Jim Carrey and Judd Apatow Highlight Double Standards with Violence in Films
Brad Pitt’s World War Z did great at the box office this weekend but it’s family-friendly PG-13 rating drew ire from some. The film about zombies attacking cities across the world was intense but without much blood avoided the R-rating. But the body count was really high, with deaths numbering in the thousands (though, does it really count when the victim is already un-dead?).
Judd Apatow reacted the mayhem of films like World War Z and Man of Steel and tweeted about the relatively hypocracy about the MPAA ratings board, which has ruled for years that you can have a single “Fuck” in a PG-13 film, but not two.

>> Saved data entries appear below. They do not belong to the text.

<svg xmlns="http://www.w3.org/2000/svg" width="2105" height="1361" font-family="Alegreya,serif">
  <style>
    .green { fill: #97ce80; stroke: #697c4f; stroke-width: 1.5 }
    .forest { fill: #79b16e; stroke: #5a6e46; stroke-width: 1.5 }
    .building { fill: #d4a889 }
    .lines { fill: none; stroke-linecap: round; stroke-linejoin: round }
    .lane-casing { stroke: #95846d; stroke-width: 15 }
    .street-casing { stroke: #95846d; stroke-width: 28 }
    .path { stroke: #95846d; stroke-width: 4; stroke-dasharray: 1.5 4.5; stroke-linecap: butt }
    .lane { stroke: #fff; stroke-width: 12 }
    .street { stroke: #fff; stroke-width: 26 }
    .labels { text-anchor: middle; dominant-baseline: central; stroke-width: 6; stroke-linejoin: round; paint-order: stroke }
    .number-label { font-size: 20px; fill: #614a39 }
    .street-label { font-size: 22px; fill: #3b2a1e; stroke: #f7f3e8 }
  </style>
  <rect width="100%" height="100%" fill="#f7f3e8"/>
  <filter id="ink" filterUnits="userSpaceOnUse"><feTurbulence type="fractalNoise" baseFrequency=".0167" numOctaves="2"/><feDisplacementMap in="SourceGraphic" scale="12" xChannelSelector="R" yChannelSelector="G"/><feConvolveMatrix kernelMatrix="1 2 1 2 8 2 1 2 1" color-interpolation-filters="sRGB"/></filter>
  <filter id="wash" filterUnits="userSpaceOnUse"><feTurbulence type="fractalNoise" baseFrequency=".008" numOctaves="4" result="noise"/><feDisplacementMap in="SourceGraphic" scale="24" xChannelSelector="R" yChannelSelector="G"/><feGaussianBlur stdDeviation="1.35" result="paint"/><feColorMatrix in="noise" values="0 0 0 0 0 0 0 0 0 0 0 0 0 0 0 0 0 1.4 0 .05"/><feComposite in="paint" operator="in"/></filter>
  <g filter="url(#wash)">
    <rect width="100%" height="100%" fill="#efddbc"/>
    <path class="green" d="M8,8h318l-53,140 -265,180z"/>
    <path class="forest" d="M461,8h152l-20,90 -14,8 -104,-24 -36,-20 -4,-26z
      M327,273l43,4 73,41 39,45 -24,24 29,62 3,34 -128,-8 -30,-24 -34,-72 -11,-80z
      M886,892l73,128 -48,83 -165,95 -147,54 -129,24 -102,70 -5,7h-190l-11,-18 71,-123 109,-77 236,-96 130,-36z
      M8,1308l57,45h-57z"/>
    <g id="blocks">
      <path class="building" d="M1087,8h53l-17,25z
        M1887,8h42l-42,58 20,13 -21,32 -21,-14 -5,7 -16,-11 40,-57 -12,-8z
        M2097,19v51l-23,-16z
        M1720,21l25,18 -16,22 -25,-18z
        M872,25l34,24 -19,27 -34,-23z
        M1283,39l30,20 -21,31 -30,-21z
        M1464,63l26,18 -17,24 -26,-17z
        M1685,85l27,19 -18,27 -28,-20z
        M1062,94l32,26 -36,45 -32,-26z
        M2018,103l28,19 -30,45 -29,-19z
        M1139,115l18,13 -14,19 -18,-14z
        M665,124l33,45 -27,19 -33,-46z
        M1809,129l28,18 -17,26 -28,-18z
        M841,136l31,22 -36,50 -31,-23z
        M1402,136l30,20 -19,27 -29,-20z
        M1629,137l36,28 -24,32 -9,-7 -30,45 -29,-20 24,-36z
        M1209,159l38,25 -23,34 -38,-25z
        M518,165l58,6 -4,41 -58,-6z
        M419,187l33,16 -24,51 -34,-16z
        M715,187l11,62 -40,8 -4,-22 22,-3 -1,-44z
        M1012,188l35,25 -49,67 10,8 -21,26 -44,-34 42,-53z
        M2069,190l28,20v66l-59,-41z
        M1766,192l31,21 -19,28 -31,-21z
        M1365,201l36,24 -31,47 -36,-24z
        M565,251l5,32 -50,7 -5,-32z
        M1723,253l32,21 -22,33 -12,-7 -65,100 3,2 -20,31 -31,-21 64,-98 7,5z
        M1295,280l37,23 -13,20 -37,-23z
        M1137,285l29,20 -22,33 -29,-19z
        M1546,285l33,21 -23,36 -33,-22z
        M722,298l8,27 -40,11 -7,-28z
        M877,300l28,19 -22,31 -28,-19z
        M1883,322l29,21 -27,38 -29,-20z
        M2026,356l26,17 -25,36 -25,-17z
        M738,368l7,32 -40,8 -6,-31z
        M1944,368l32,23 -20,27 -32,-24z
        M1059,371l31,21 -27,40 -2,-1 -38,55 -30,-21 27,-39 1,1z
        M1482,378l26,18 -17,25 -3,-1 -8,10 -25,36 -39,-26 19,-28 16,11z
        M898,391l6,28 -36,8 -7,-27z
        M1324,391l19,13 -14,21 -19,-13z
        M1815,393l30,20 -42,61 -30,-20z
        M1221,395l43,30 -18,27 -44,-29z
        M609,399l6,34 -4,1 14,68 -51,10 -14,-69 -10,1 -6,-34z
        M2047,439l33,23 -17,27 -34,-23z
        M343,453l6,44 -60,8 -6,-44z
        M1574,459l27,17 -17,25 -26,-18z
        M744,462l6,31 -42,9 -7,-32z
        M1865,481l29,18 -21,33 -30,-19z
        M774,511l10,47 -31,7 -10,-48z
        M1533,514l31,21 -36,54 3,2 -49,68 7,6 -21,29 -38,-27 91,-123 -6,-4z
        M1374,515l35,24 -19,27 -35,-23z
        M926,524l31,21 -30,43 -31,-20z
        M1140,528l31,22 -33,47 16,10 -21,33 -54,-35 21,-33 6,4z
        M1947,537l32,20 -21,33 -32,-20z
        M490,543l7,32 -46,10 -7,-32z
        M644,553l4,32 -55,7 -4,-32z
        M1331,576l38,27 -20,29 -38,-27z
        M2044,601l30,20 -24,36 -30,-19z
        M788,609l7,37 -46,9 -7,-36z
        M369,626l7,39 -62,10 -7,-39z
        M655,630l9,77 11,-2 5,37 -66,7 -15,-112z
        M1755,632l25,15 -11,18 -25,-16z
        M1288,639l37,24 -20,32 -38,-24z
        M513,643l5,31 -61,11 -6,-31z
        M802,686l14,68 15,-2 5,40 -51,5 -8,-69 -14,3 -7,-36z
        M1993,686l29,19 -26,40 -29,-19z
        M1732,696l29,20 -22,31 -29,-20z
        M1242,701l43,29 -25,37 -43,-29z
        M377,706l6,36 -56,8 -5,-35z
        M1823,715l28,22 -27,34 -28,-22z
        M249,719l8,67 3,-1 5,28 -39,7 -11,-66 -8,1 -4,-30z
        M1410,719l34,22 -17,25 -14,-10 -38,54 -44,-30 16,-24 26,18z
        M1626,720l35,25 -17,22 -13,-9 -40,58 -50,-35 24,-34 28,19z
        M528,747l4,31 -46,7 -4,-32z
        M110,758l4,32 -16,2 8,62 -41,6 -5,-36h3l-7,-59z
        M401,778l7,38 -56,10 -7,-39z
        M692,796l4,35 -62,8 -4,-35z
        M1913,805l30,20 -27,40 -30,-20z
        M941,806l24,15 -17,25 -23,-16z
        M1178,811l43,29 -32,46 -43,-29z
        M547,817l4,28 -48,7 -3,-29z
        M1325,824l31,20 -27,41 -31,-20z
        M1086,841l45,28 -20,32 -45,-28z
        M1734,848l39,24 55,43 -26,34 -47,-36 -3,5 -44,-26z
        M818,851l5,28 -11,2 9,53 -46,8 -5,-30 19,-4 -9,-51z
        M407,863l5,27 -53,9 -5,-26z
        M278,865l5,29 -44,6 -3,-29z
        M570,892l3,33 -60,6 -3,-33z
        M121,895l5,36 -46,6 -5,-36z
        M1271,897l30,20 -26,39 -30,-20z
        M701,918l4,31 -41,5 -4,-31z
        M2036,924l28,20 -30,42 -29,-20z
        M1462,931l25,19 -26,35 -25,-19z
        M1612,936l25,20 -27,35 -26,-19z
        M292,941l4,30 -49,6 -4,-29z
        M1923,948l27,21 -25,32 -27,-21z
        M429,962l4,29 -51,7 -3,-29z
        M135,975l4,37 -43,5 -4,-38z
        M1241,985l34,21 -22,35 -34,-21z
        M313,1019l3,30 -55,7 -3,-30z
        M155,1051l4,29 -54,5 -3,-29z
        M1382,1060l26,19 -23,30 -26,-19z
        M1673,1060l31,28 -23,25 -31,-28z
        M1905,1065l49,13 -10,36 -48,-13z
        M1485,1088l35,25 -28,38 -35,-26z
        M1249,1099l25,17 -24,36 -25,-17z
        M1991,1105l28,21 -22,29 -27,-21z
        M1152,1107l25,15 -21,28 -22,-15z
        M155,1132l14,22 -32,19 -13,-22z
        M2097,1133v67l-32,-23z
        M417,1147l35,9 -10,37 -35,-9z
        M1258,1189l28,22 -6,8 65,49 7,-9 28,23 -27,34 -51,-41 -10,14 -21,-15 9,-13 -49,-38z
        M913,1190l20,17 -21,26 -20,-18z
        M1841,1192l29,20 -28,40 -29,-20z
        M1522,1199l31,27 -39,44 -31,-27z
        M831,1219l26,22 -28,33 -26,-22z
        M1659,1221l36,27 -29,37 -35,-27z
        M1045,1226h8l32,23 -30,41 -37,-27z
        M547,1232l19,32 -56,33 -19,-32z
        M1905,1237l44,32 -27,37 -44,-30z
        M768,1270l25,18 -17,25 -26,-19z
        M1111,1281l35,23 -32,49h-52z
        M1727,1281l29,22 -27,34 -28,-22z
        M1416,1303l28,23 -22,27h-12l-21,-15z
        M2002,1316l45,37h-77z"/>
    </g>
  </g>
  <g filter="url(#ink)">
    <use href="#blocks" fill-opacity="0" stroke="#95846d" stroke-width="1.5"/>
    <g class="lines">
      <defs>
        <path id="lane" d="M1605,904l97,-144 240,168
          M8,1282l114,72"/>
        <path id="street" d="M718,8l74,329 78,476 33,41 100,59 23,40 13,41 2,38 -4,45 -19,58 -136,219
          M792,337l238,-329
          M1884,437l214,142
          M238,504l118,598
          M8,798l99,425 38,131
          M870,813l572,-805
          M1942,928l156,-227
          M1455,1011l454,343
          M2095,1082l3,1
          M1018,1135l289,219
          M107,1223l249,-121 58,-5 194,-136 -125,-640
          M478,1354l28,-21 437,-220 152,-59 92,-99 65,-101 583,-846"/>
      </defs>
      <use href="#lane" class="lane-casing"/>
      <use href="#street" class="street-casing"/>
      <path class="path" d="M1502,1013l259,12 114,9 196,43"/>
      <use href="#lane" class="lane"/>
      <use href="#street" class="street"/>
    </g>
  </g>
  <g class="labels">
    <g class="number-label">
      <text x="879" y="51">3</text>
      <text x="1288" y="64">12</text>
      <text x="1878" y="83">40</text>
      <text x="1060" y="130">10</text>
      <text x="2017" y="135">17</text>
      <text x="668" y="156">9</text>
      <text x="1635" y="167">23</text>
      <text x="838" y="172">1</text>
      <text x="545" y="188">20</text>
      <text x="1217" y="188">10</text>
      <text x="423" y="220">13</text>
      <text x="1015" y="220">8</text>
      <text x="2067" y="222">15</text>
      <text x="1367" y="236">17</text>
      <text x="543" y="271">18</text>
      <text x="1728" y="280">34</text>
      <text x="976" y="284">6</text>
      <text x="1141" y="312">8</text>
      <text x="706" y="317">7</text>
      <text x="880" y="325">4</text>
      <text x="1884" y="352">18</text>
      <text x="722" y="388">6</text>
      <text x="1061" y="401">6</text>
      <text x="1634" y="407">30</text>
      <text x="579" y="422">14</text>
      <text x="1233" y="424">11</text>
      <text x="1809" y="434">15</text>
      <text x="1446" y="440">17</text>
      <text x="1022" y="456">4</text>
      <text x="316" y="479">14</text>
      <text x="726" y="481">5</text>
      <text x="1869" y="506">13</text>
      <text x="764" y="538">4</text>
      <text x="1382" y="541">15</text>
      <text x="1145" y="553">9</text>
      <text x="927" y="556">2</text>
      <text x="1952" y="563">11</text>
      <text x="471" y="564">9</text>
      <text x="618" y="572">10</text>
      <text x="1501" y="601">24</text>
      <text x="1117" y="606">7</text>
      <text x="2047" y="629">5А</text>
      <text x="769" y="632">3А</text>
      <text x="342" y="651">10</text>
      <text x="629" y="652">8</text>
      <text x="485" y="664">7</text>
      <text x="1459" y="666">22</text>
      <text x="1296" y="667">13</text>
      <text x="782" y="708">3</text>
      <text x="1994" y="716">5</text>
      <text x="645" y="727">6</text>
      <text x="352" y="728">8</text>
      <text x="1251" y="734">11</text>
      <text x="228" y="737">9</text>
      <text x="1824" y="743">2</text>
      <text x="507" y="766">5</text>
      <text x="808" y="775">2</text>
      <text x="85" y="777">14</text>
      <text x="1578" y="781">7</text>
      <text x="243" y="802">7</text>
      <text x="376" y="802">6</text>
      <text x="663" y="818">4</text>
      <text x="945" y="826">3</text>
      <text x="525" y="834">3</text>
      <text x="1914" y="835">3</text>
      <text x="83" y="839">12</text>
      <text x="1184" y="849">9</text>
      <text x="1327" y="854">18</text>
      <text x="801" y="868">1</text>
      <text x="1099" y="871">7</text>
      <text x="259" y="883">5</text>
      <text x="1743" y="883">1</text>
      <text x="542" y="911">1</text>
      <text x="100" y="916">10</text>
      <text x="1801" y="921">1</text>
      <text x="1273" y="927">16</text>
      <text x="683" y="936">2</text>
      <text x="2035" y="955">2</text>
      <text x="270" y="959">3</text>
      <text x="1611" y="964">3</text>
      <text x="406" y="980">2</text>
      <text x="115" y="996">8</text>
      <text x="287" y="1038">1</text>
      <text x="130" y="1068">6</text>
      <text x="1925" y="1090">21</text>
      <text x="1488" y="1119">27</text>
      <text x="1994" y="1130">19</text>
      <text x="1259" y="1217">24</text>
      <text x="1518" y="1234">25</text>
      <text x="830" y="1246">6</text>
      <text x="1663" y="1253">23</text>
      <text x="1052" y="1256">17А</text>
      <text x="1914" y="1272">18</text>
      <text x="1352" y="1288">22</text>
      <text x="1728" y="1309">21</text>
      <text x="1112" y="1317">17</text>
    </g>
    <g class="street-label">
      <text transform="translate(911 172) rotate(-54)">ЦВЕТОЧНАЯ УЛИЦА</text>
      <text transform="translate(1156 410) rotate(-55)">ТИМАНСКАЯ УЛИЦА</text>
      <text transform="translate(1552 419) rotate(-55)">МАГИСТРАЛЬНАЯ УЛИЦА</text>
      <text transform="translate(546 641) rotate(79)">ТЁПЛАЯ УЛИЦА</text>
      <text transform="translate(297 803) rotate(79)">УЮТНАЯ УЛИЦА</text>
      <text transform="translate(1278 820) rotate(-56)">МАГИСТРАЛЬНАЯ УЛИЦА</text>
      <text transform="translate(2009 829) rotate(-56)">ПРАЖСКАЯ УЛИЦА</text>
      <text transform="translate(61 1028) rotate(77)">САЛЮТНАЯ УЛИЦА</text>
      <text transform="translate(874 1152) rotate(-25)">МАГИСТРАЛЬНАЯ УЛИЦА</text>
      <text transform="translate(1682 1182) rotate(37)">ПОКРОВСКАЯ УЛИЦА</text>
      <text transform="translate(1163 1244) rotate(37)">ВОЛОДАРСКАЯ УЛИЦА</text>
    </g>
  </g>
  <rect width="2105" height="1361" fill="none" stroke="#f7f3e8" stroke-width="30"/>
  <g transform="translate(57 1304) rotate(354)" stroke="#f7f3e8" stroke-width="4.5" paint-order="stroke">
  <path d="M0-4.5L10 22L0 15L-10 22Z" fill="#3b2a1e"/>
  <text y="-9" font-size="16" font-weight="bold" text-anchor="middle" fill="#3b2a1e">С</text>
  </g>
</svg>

Funny how you can annihilate half of NY or Any city and get a PG 13 rating but say fuck twice and you get an R.
— Judd Apatow (@JuddApatow) June 23, 2013
It’s true that violence has always been an easier and more commercial “sell” than films filled with profanity, sexuality, or other mature themes. One of the most controversial films in recent years was Kick-Ass. The film was based on the comic, but despite a high body count including torture of several of the main characters, the controversy with the film generally centered on costar Chloë Grace Moretz saying “cunt” even though the actress was 11 years-old.
Kick-Ass proved to be a big enough hit to warrant a sequel, coming this August. Along with Moretz, returning actors include Aaron Taylor-Johnson as the title character and Christopher Mintz-Plasse as “Red Mist” and “The Motherfucker.” Trailers indicate Kick-Ass 2 will have the same extreme mix of violence and profanity as the first in the series.
Ho hum you say? Well, that’s not the feeling of costar Jim Carrey who appears in the film as Colonel Stars and Stripes. The comic star was looking for a comeback vehicle, and the hip Kick-Ass franchise seemed to be the place. Then Sandy Hook happened and caused Carrey to re-examine his values. A few months ago, he famously released “Cold Dead Hand” with an anti-gun message. The star is now distancing himself from Kick-Ass 2, tweeting:
I did Kickass a month b4 Sandy Hook and now in all good conscience I cannot support that level of violence. My apologies to e
— Jim Carrey (@JimCarrey) June 23, 2013
I meant to say my apologies to others involve with the film. I am not ashamed of it but recent events have caused a change in my heart. — Jim Carrey (@JimCarrey) June 23, 2013
Meanwhile, Kick-Ass comic creator Mark Millar wrote on his website that he was disappointed with Carrey, noting the nothing in the finished film was different than the script that Carrey read more than a year ago. And while Carrey’s movie career has been defined by comedic roles the have been scenes featuring violence in The Cable Guy and Ace Ventura that were played for laughs.
But, in this respect, I’m more than willing to give Carrey a pass. I do think there are seminal moments that can cause you to reevaluate your position on key subjects and there’s nothing to indicate that Carrey’s objection is anything but sincere.